Monday, November 15, 2010

My Alarm Clocks

It's not an Oprah 'Ah ha' moment but more of a eehhh..... moment.  I just digested the fact that I will never NEVER have a quiet morning again. Not for a long time anyways! It's all about crying, whining, and fumbling over cereal boxes while I eyeball the empty coffee pot.  Just once I'd like to go back in time and sleep till 10, lay there till 11 and fall back asleep. Ah ha!
   But don't get me wrong. I LOVE being this important person in my kiddos' lives.  I wouldn't trade it. But I can gripe about all the hard work behind it, can I? It is hard work to get up early in the morning and try to match the energy both my kids have when they start their day. It's nights of getting up to nurse a few times or scrambling to find, in the dark, the plastic sucky thing. Yeah, my Lincoln should be sleeping through the night by now but nooooo.

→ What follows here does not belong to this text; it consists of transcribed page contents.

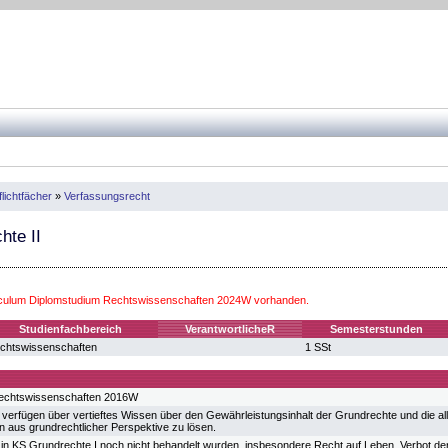
flichtfächer
»
Verfassungsrecht
hte II
iculum Diplomstudium Rechtswissenschaften 2024W vorhanden.
Studienfachbereich
VerantwortlicheR
Semesterstunden
chtswissenschaften
1 SSt
echtswissenschaften 2016W
 verfügen über vertieftes Wissen über den Gewährleistungsinhalt der Grundrechte und die al
en aus grundrechtlicher Perspektive zu lösen.
 in KS Grundrechte I noch nicht behandelt wurden, insbesondere Recht auf Leben, Verbot der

   I'm learning and still have so much to learn as to what it is to be a mother.  When I think of a 'mom' of course I think of my own mother.  She was always sweet, wholesome, and would help me in any way she could. That is the image I carry with me.  Luckily, my kids are too young and don't understand what it is when I groan, drag my feet, and sometimes cry because of exhaustion.  Ok, how do moms do this???  If I'm blogging I might as well be honest.  I am dead tired. Compared to having two kids...having one kid is like well- like having no kids.  It is so different.  Some moms are good at juggling and it come natural to them.  I'd like to think I put forth great effort.  One day I will have mastered this skill but as of now I am just trying to make it every day.

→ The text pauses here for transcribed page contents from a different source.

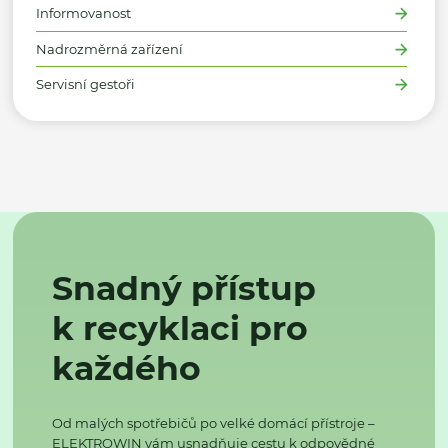
Informovanost
Nadrozměrná zařízení
Servisní gestoři
Snadný přístup
k recyklaci pro
každého
Od malých spotřebičů po velké domácí přístroje –
ELEKTROWIN vám usnadňuje cestu k odpovědné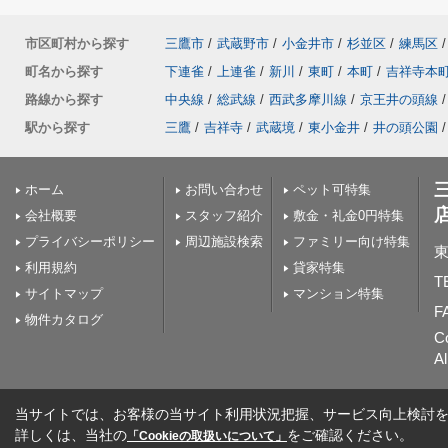
市区町村から探す
三鷹市
/
武蔵野市
/
小金井市
/
杉並区
/
練馬区
/
町名から探す
下連雀
/
上連雀
/
新川
/
東町
/
本町
/
吉祥寺本
路線から探す
中央線
/
総武線
/
西武多摩川線
/
京王井の頭線
/
駅から探す
三鷹
/
吉祥寺
/
武蔵境
/
東小金井
/
井の頭公園
/
ホーム
お問い合わせ
ペット可特集
会社概要
スタッフ紹介
敷金・礼金0円特集
プライバシーポリシー
周辺施設検索
ファミリー向け特集
東
利用規約
貸家特集
T
サイトマップ
マンション特集
F
物件カタログ
C
Al
当サイトでは、お客様の当サイト利用状況把握、サービス向上検討を目
詳しくは、当社の
をご確認ください。
「Cookieの取扱いについて」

   So after a few times through the night of letting me know that he exists, Lincoln around 6:00am, lets me know he's about ready to get up.  This time would normally be 7 but we haven't gotten through the whole time change.  Everyone else 'falls back' one hour but mommies don't.  Who knows if I'll be able to get him back to 7am  (whoa that would be heaven!)  Soon after 6am, I'm throwing back my warmth of blankets and planting my bare feet on a cold tile floor.  This is step number one to help perk myself up. (step two is Kurt dumping a bucket of cold water on my face... Kurt wants me to write that he has not yet done this).  I tend to Lincoln and halfway through his breakfast Logan calls out for me.  It's so funny that he does this.  He can just get up and go but he 'somewhat' patiently waits for me to greet him in bed. "Mommy, cookie now?!!"  
The battle begins.
Mornings are chaos. Randomness. Loud. I think they will get louder as the years go by. 

And there shall be ...no more quiet mornings.